Ce n'est pas de la chance. C'est la façon dont vous vous différenciez et comment vous créez une identité distincte et authentique – une identité sonore, visuelle, comportementale et expérientielle. Comment gérer cela et vous démarquer de tout le monde ? Quand je parle en public, Craig, et je parle beaucoup en public, j'ai un mantra que je me dis. Avant même de te parler, je me disais :Soyez juste vous. Personne ne peut être meilleur que vous.Et alors votre vérité éclatera. Ça sortira de ta bouche. Cela ressortira dans vos actions. Les artistes que je crois font cela dans leur musique et même dans leur stratégie numérique. Il ne suffit pas de travailler dur. Lorsque j’ai parlé en Australie, j’ai dit aux gens : « Travailler dur ne suffit pas pour réussir. C'est un mensonge. Vous devez travailler intelligemment et travailler dur. Travailler dur signifie être astucieux, unique et original. Cette rigueur connecte ; c'est transformationnel. Une personne qui joue votre chanson ou regarde la vidéo ressent quand vous travaillez à ce niveau. Mais tout le monde n’y parviendra pas, et pas en même temps. C'est pourquoi toute la question du timing dont nous parlions plus tôt est si importante. C'est un processus, et il y aura des gens qui feront des sacrifices pour le compte des autres. Et il y a des gens qui continueront les choses. C'est une grande partie de la façon dont YouTube s'adapte. Les vagues arrivent et nous surfons. C'est tout ce que nous faisons.
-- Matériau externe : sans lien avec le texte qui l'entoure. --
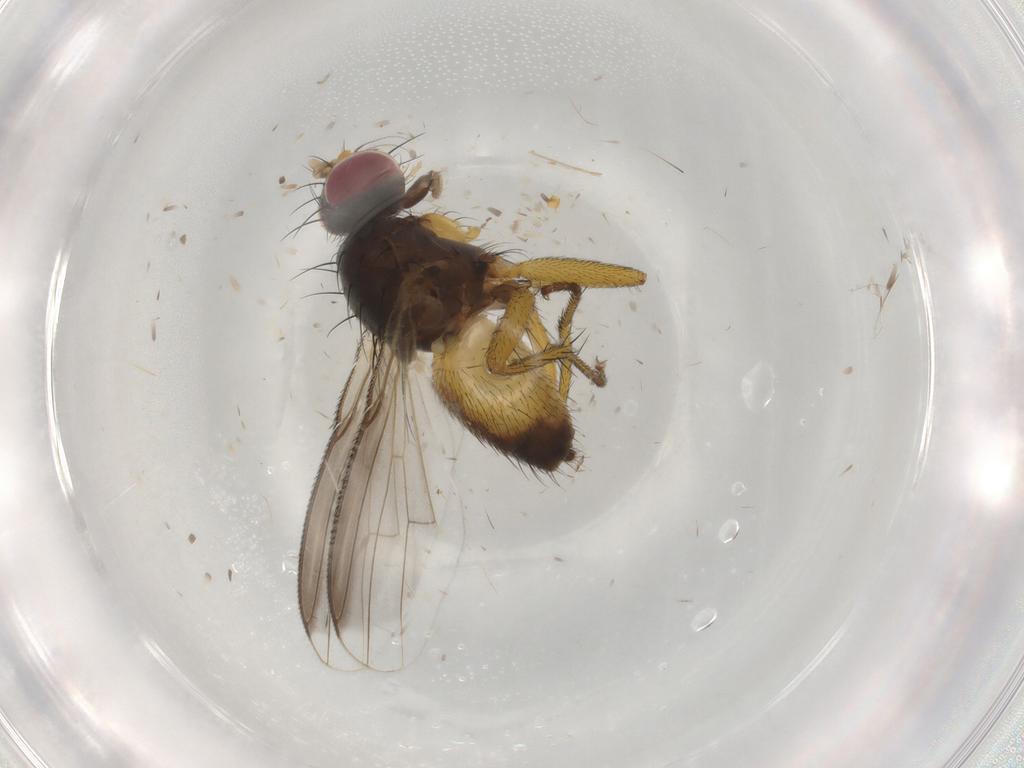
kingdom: Animalia
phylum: Arthropoda
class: Insecta
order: Diptera
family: Muscidae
C'est juste. Je pense que nous sommes dans deux aspects différents du métier. Vous devez avoir foi et confiance dans les progrès de la technologie et dans ses bienfaits. Mais en tant que critique, je dois avoir de saines soupçons. Quand ça marche bien, ça marche bien, mais ce n’est pas bon en soi.
Je ne dis pas que j'ai foi et confiance en...
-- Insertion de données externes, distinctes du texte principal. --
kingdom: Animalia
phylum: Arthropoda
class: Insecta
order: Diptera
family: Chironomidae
Ce n'est pas ce que je veux dire. Vous êtes plus optimiste à propos de ces choses en raison de la nature de ce sur quoi vous travaillez. Ce sur quoi je travaille, c'est de récupérer cela et de le retourner pour voir si c'est bon.
Par défaut, je suis un OG. Je suis payé pour ça depuis 24 ans maintenant. Être un OG implique en partie le leadership culturel, la positivité et le fait de donner un certain aperçu de l'avenir. J’apporte donc davantage d’optimisme parce que je constate une tendance à davantage d’opportunités s’ouvrant grâce à la technologie.
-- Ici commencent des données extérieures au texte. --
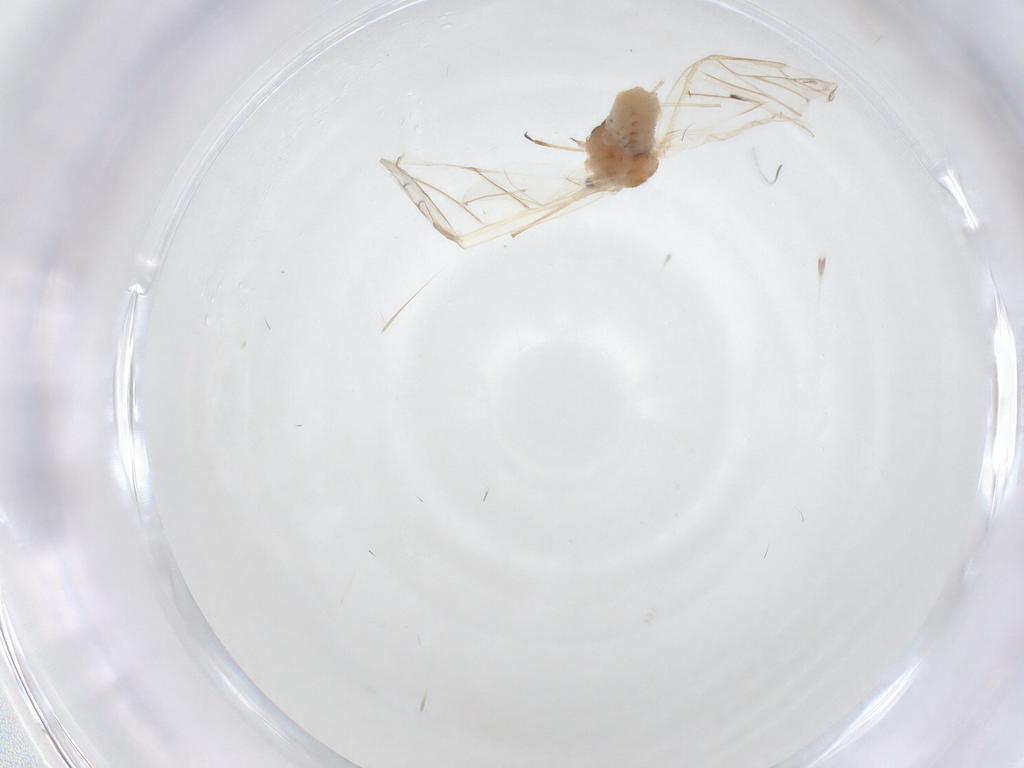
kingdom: Animalia
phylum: Arthropoda
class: Insecta
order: Hemiptera
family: Aphididae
Au contraire, j’observe des modèles et je vois des similitudes avec le passé. Je vois des playlists avec des formats qui ressemblent à la radio. Je vois des types d'artistes très spécifiques en tête des charts avec des sons très spécifiques. Ainsi, même si je suis optimiste quant aux opportunités qui s’offrent à nous actuellement, et que je ne serais même pas assis ici sans Internet, j’en vois aussi les inconvénients.
Il y a un côté sombre, mais j'aimerais me concentrer sur le côté positif. Le gâteau s'agrandit. Les barrières sont supprimées.
J'ai l'impression qu'il y a simplement plus de parts découpées dans le même gâteau, c'est-à-dire moins de gâteau pour tout le monde.
Je ne pensais pas que ce qui s'est passé jusqu'à présent se produirait de mon vivant. Quand j'entends des disques dans les clubs comme « Ye ye ye… » de Burna Boy, je me dis :Est-ce que cela se produit réellement ?Je peux te raconter la première fois que j'ai entendu certaines choses en Amérique, comme,Oh mon Dieu, cela se produit pendant que je suis en vie.Ce n'est pas la génération de mes enfants. C'est pourquoi je suis si optimiste.
Je peux respecter ça.
Cette interview a été éditée et condensée pour plus de clarté.